■ **EXERCISE DESCRIPTION**: Repeat the following lines verbatim, keeping every character and line break as it appears.

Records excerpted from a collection

BEGIN

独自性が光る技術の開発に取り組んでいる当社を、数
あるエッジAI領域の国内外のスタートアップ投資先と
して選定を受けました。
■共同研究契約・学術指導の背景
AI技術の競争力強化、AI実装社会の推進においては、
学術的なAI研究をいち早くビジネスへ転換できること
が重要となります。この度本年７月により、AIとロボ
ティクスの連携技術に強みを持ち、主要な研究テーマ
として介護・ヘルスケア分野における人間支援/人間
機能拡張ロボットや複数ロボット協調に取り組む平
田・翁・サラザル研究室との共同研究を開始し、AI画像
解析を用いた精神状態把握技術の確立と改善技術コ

END

■ **OUTPUT BELOW**:
独自性が光る技術の開発に取り組んでいる当社を、数
あるエッジAI領域の国内外のスタートアップ投資先と
して選定を受けました。
■共同研究契約・学術指導の背景
AI技術の競争力強化、AI実装社会の推進においては、
学術的なAI研究をいち早くビジネスへ転換できること
が重要となります。この度本年７月により、AIとロボ
ティクスの連携技術に強みを持ち、主要な研究テーマ
として介護・ヘルスケア分野における人間支援/人間
機能拡張ロボットや複数ロボット協調に取り組む平
田・翁・サラザル研究室との共同研究を開始し、AI画像
解析を用いた精神状態把握技術の確立と改善技術コ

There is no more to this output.